**WORK INSTRUCTION:**
All of the entries below, duplicated exactly, make up the answer.

(EXERCISE INPUTS Opens)

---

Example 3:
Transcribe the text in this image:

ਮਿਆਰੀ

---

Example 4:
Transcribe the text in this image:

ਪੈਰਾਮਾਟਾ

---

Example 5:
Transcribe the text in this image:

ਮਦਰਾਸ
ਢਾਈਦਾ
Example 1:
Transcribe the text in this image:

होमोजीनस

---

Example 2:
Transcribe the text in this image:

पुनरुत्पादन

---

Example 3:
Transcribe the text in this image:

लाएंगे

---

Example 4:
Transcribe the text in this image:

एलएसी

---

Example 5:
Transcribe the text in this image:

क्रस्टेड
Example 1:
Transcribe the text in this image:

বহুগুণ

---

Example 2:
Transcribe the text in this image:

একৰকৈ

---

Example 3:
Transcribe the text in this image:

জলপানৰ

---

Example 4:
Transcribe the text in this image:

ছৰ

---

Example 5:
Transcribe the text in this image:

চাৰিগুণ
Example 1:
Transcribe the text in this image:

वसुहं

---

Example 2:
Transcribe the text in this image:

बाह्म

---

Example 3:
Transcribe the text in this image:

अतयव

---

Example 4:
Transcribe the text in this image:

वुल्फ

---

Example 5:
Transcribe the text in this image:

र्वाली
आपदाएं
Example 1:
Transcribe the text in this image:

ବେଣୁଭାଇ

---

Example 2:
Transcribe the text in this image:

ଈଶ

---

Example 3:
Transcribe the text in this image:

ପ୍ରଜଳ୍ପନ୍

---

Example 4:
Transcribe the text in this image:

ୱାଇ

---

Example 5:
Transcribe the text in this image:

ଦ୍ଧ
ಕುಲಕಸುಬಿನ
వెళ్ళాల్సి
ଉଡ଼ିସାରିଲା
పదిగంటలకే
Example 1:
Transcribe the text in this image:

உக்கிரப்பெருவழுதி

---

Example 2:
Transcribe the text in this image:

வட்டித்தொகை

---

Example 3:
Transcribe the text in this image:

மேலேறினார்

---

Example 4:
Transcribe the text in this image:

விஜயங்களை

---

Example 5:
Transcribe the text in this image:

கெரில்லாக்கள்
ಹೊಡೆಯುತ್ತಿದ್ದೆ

(EXERCISE INPUTS Closes)

**PROBLEM SOLUTION:**
---

Example 3:
Transcribe the text in this image:

ਮਿਆਰੀ

---

Example 4:
Transcribe the text in this image:

ਪੈਰਾਮਾਟਾ

---

Example 5:
Transcribe the text in this image:

ਮਦਰਾਸ
ਢਾਈਦਾ
Example 1:
Transcribe the text in this image:

होमोजीनस

---

Example 2:
Transcribe the text in this image:

पुनरुत्पादन

---

Example 3:
Transcribe the text in this image:

लाएंगे

---

Example 4:
Transcribe the text in this image:

एलएसी

---

Example 5:
Transcribe the text in this image:

क्रस्टेड
Example 1:
Transcribe the text in this image:

বহুগুণ

---

Example 2:
Transcribe the text in this image:

একৰকৈ

---

Example 3:
Transcribe the text in this image:

জলপানৰ

---

Example 4:
Transcribe the text in this image:

ছৰ

---

Example 5:
Transcribe the text in this image:

চাৰিগুণ
Example 1:
Transcribe the text in this image:

वसुहं

---

Example 2:
Transcribe the text in this image:

बाह्म

---

Example 3:
Transcribe the text in this image:

अतयव

---

Example 4:
Transcribe the text in this image:

वुल्फ

---

Example 5:
Transcribe the text in this image:

र्वाली
आपदाएं
Example 1:
Transcribe the text in this image:

ବେଣୁଭାଇ

---

Example 2:
Transcribe the text in this image:

ଈଶ

---

Example 3:
Transcribe the text in this image:

ପ୍ରଜଳ୍ପନ୍

---

Example 4:
Transcribe the text in this image:

ୱାଇ

---

Example 5:
Transcribe the text in this image:

ଦ୍ଧ
ಕುಲಕಸುಬಿನ
వెళ్ళాల్సి
ଉଡ଼ିସାରିଲା
పదిగంటలకే
Example 1:
Transcribe the text in this image:

உக்கிரப்பெருவழுதி

---

Example 2:
Transcribe the text in this image:

வட்டித்தொகை

---

Example 3:
Transcribe the text in this image:

மேலேறினார்

---

Example 4:
Transcribe the text in this image:

விஜயங்களை

---

Example 5:
Transcribe the text in this image:

கெரில்லாக்கள்
ಹೊಡೆಯುತ್ತಿದ್ದೆ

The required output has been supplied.